Sometimes you can't tell if love is real 
If love is real 
There ain't no doubt about the way I feel 
The way I feel, yeah 
I've been thinkin' bout you 
And there ain't no doubt about it, I'm in love 

i wasn't sleeping at all. i was on day number three of insomnia when i dozed off and had the dream. i do not recall what happened in the dream, but i woke up in tears. i sat in my bed and i cried for the next three hours until i had to go to work. my eyes were so swollen that i had to wear my glasses to work. i got to work, grabbed my morning coffee and cried at my desk. i called my friend and told her i was crying at work. in the 15 years that we have known one another, she had never really seen/heard me cry. she asked me what was wrong. i told her i didn't know, but i knew.

i was in love.


yeah that is not what people imagine when you tell them you are in love. but i am different.  if you have been reading my blog for a minute, you know me and feelings ain't never been friends. the goal is to suppress them as much as i possibly can. but love was not going to be pushed aside and hidden. its like love had a mind of its own and took over my heart. but my mind knew better and that is why i was crying. 


you see i was in a situationship. it was one that i signed up for and accepted. but in situationships, you might like people real good; love is normally not an option. it wasn't supposed to be a choice for me, yet here i was. what was i supposed to do with this information? Han Swolo told me that i had to tell the other person in my situationship. i didn't think that was necessary when it was obvious that he was interested in a good time not a long distance relationship. 


what the hell was going to do with this love shit?
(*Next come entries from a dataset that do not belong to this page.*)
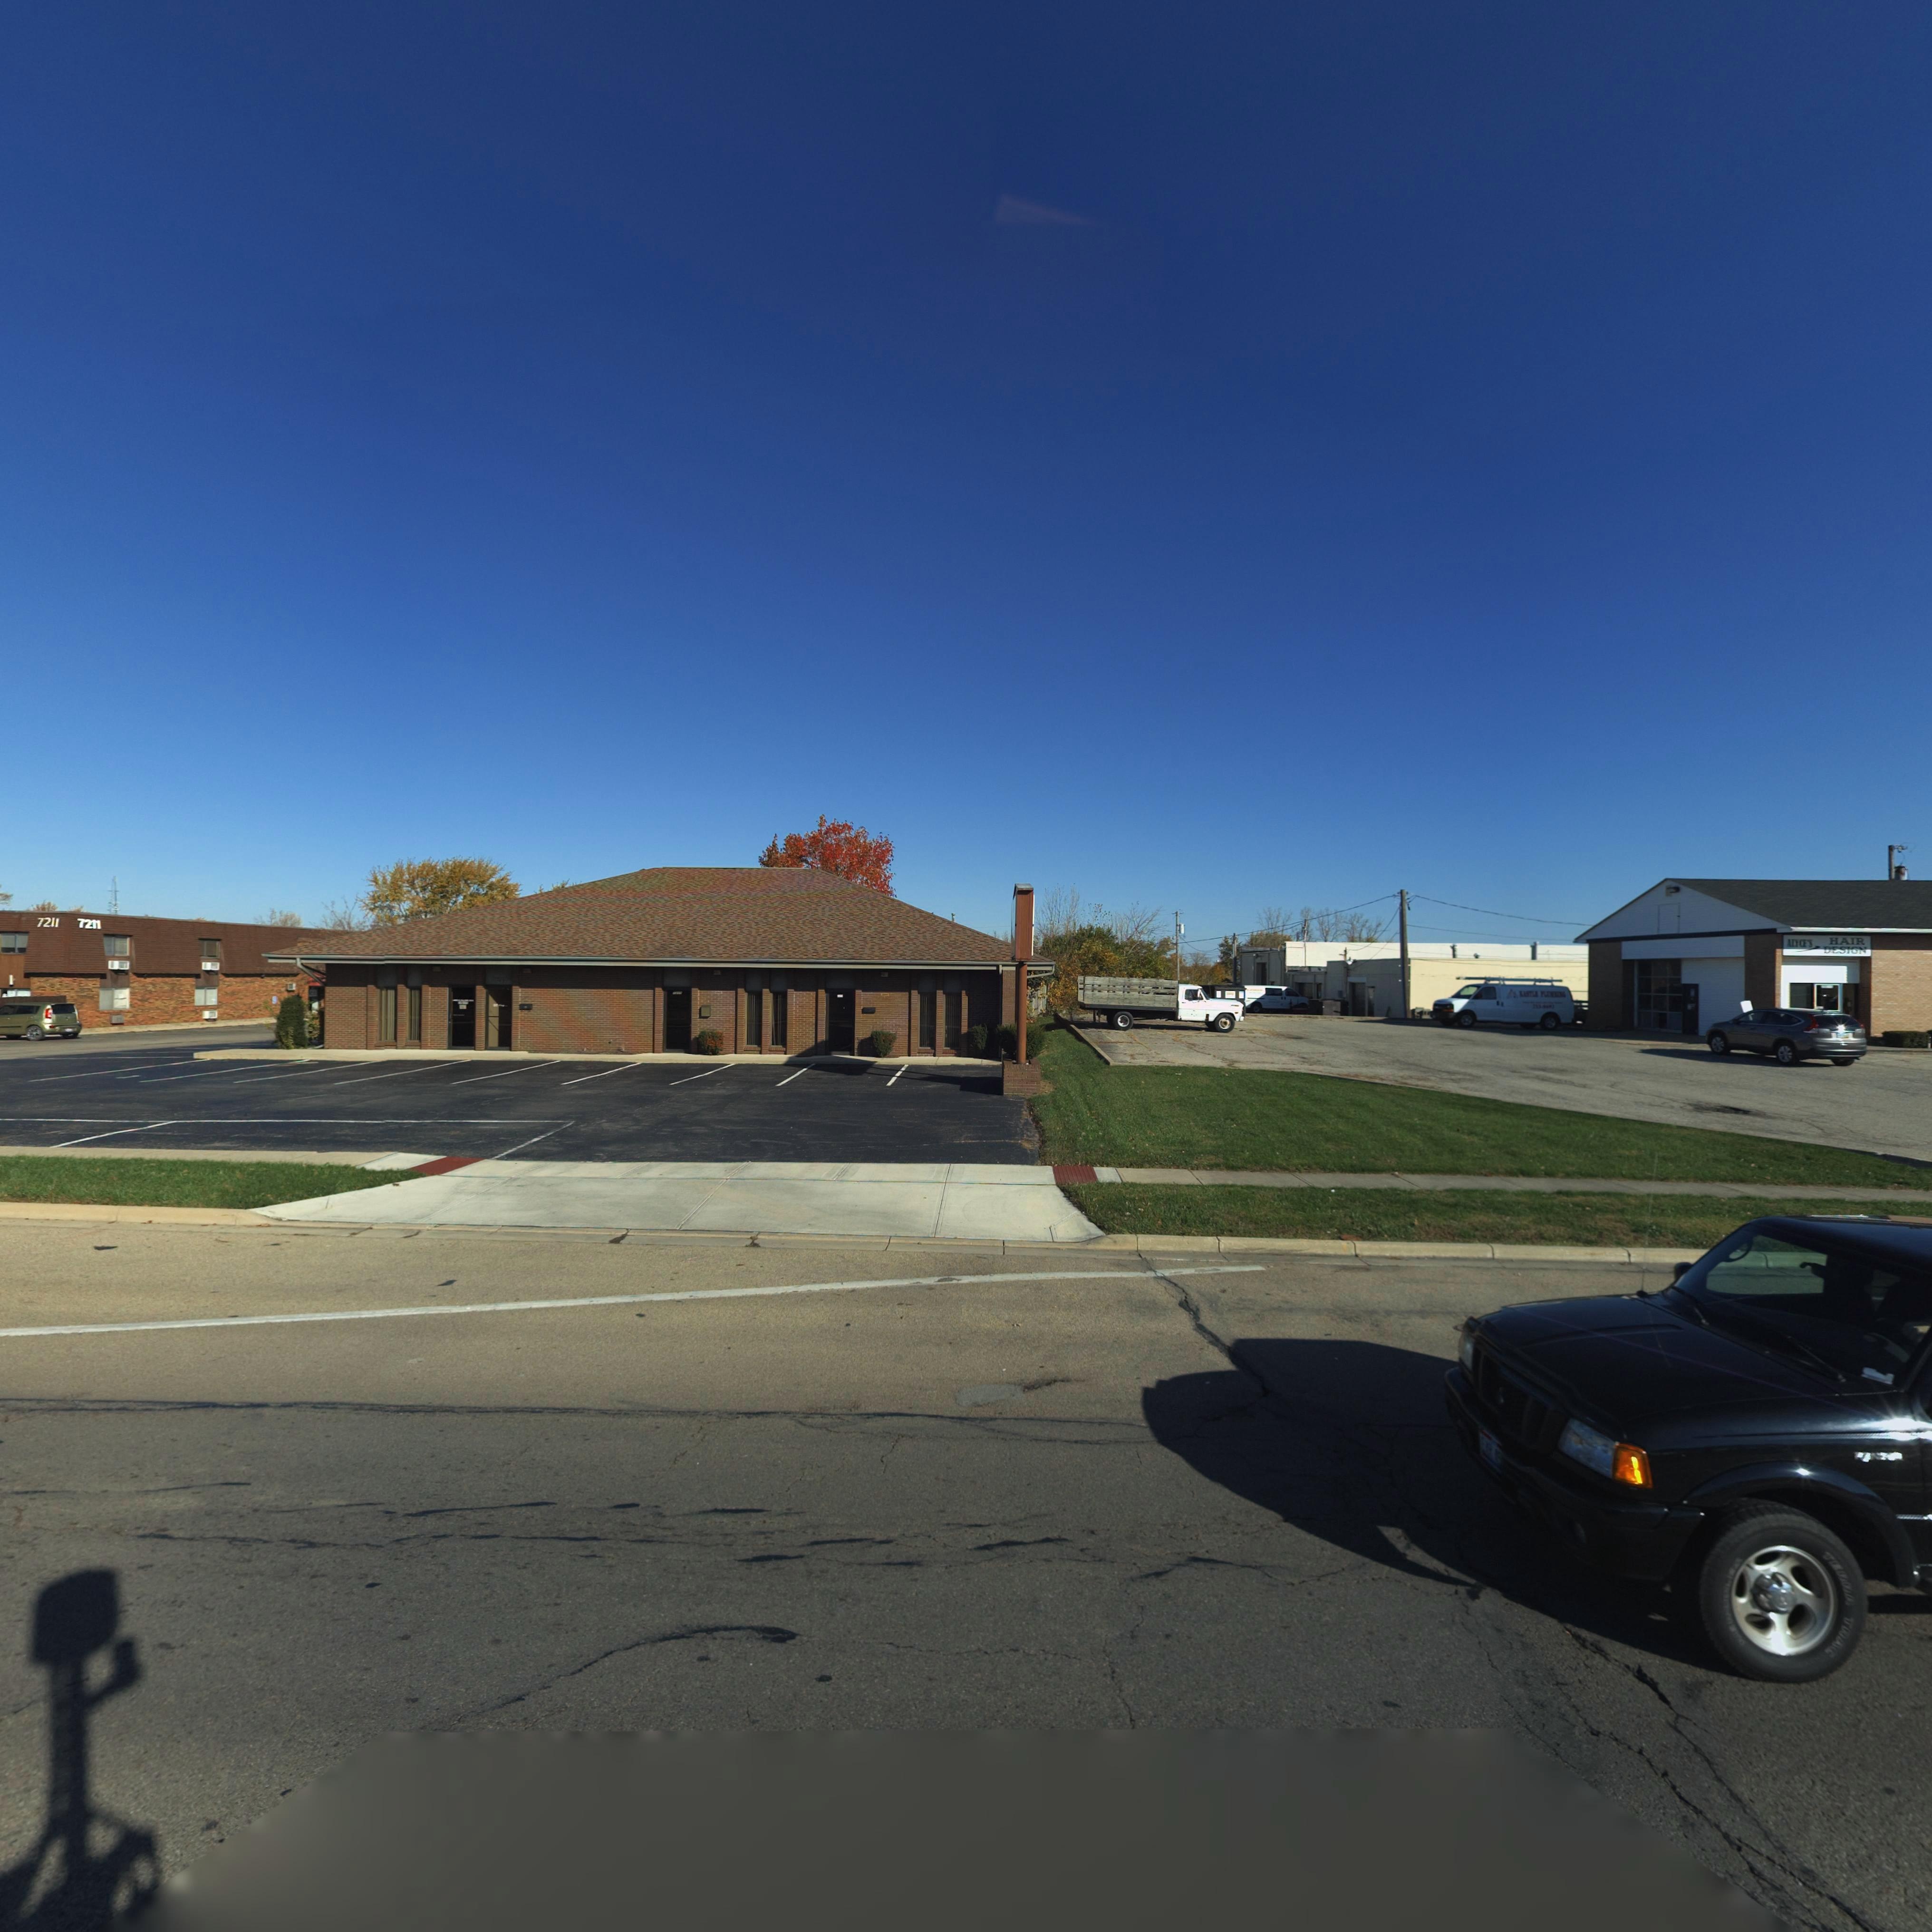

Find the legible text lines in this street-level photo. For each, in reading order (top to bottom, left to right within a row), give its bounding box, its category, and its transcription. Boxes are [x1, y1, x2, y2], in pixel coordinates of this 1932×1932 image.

[35, 917, 61, 929] StreetNumber: 7211
[75, 917, 102, 930] StreetNumber: 7211
[1785, 938, 1813, 948] BusinessName: ALYCE'S
[1828, 937, 1866, 946] BusinessName: HAIR
[1822, 946, 1867, 954] BusinessName: DESIGN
after a few days of back and forth, i decided to share my feelings. but alas i was too late. you see while i was focused on my partner, he was focused on someone else. he went out and got himself a girlfriend. so i never told him i was in love with him. why would i do that? it would not change our dynamic. he had a real life boo and i was stuck with all this trash ass love. 


still got that bag of trash ass love sitting in the corner of my room. i want to throw it away, but i am not ready to do so. i moved it closer to the door, so maybe in a few weeks or months or something. 


yeah love sucks .... today. ask me in a few months how i feel. hopefully it will be awesome as hell...possibly maybe.